-- Your task --
Reproduce every line in the listing that contains the word "rlaagd".
========================================================================
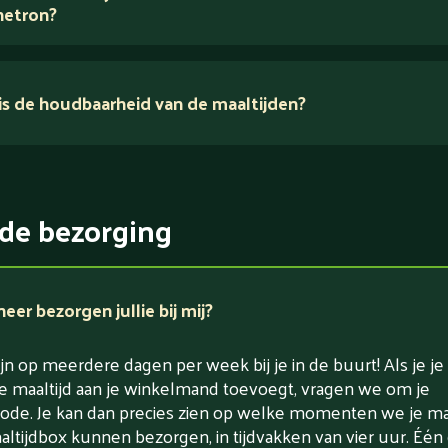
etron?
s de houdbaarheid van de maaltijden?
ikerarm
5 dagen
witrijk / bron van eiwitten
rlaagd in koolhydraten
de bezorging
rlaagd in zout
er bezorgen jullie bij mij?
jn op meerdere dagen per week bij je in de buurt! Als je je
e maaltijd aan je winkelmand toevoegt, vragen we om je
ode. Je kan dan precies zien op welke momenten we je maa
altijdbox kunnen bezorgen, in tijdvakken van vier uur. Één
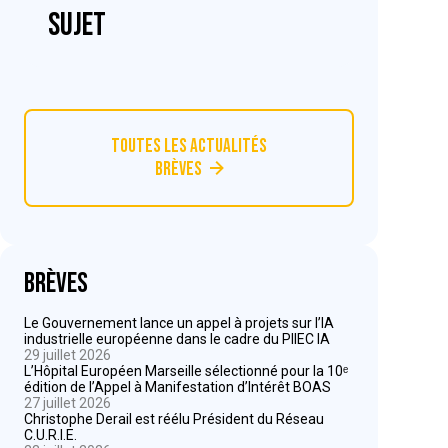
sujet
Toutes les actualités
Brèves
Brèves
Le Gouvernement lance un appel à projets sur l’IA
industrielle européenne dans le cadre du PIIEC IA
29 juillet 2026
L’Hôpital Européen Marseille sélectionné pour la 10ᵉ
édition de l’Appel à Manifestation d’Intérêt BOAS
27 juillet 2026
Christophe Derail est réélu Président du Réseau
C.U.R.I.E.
========================================================================
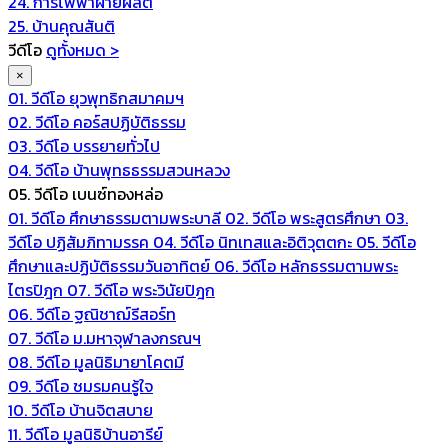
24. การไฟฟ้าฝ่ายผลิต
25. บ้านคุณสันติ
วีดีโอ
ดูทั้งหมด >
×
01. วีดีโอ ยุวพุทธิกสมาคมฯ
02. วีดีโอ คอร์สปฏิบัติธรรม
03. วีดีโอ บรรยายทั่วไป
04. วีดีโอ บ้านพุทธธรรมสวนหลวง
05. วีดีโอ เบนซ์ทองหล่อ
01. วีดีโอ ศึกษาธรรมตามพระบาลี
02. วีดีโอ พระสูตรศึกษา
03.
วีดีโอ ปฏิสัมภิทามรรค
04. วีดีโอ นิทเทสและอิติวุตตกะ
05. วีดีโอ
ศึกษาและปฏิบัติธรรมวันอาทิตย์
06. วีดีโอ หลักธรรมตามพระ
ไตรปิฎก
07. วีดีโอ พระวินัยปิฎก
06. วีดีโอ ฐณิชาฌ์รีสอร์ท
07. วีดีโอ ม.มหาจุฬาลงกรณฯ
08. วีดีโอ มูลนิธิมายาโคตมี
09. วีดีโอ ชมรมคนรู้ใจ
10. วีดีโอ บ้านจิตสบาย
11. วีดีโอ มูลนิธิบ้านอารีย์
========================================================================
-- Completed exercise --
rlaagd in koolhydraten
rlaagd in zout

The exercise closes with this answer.